December 2, 2015

Projects

  • Scalable Parallel File System and Qos-driven Storage Management for High-end Computing Systems
    Parallel storage systems are the backbone of high-end computing (HEC) systems. With the ever-increasing demand from HEC applications and the ever-increasing size of HEC systems, current parallel storage systems are becoming insufficient to support their Quality of Service (QoS) and scalability needs. This project studies novel parallel file system and storage management techniques to address these challenges.
  • Autonomic Resource Management of Virtualized Computing Systems
    On-demand computing with networked data-centers poses challenging problems of delivering expected QoS and doing so with acceptable management complexity. This project studies autonomic architectures and mechanisms for cooperative resource allocation and QoS delivery by virtualized data centers, in which application services are provided in virtual-machine based execution environments. [More]
  • Grid Virtual File System
    GVFS is a virtualized distributed file system that provides high-performance and secure data access in grid/wide-area environments, and allows for seamless integration with unmodified applications. GVFS helps users access grid data in the same way as using traditional LAN file systems. It is also an integral part of the In-VIGO grid virtualization middleware. [More]

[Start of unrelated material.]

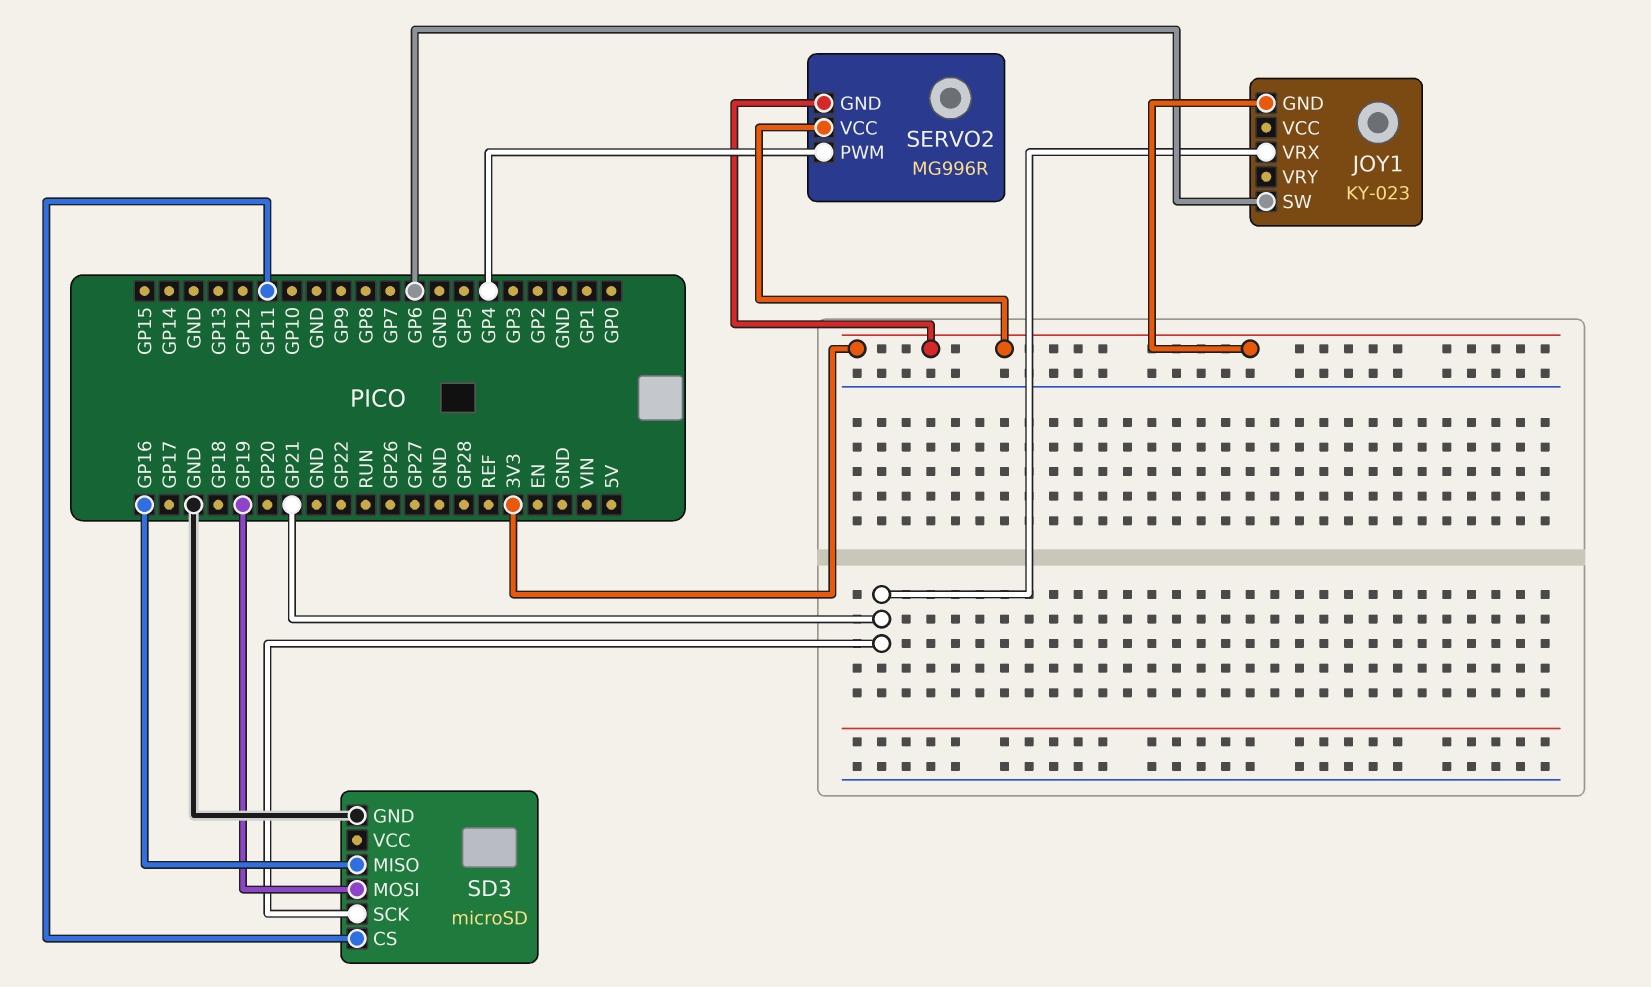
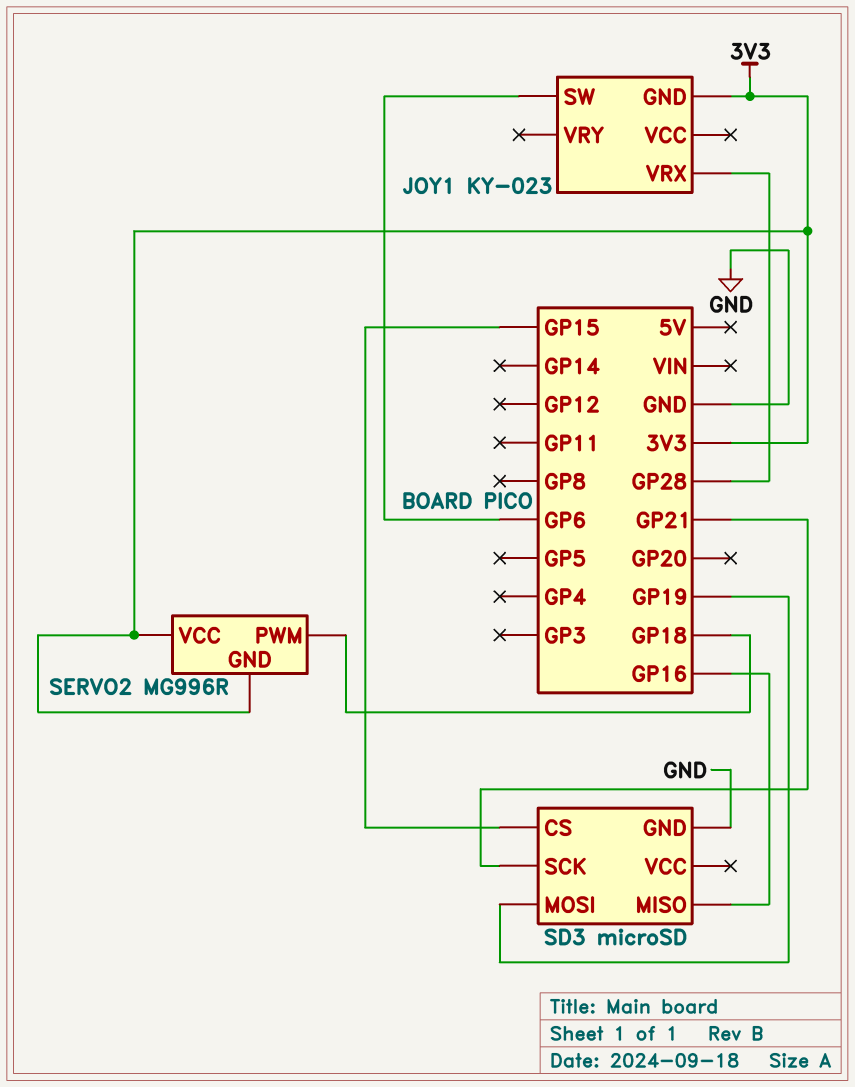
JOY1 pin VRX: GP21 -> GP28
SD3 pin CS: GP11 -> GP15
SERVO2 pin PWM: GP4 -> GP18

  • Application-Tailored Grid Data Management with WSRF-based Services
    This project focuses on novel data management middleware that leverages Web Service Resource Framework to schedule, customize and monitor dynamic Grid data sessions. Application-tailored session configurations enable the selection of both performance-related features (partial/whole-file transfers, cache and consistency models) and reliability features (copy-on-write checkpointing, replication, failure detection and data access redirection). [More]
  • Data Provisioning for Grid Computing on Virtualized End-Resources
    Grid computing with virtual machines promises the capability of provisioning a secure and highly flexible computing environment for users. This project develops middleware to provide efficient data management service for grid VMs (for both VM states and user data). It can be applied to VMs of different kinds (VMware, Xen, UML etc.). [More]
  • Dynamic Policy Disk Caching for Storage Networking
    Proposed client-side disk caching to solve the scalability problem for storage networking. Designed and implemented the dm-cache kernel module, a generic block-level disk cache that supports transparent caching for different types of storage networks and enables policy-guided dynamic cache customizations. [More]
  • Cyberinfrastructure for Dynamic Data-driven Brain-machine Interfaces (DDD-BMI)
    The goal of DDD-BMI is to model brain from experiments with live subjects and to design brain-inspired assistive systems. This project develops a middleware-based cyberinfrastructure to support this time-critical and resource-demanding application. The resulting cyber-workstation enables BMI experiments to be conducted in a closed-loop manner, including in vivo brain signals acquisition, reliable network messging, parallel BMI computing, and real-time robot control. [More]
  • Fine-Grain Grid Data Management and Applications in LSS Medical Imaging
    This project aims to improve the state-of-the-art in data management techniques for grids to allow seamless and high-performance integration of data generated by medical devices with distributed computers. It enables the deployments of network-computing based medical applications (e.g. Light-Scattering Spectroscopy analysis) for early cancer detection.
  • Parallel Computing on Heterogeneous Distributed Clusters
    Coupling clusters in grid environments is important to harness existing resources for large scale problem solving and multi-institutional cooperation. In this project a MPI-coupling technique (PACX-MPI) and a grid-wide file system (GVFS) are combined to support parallel computing on distributed, heterogeneous and cross-domain clusters.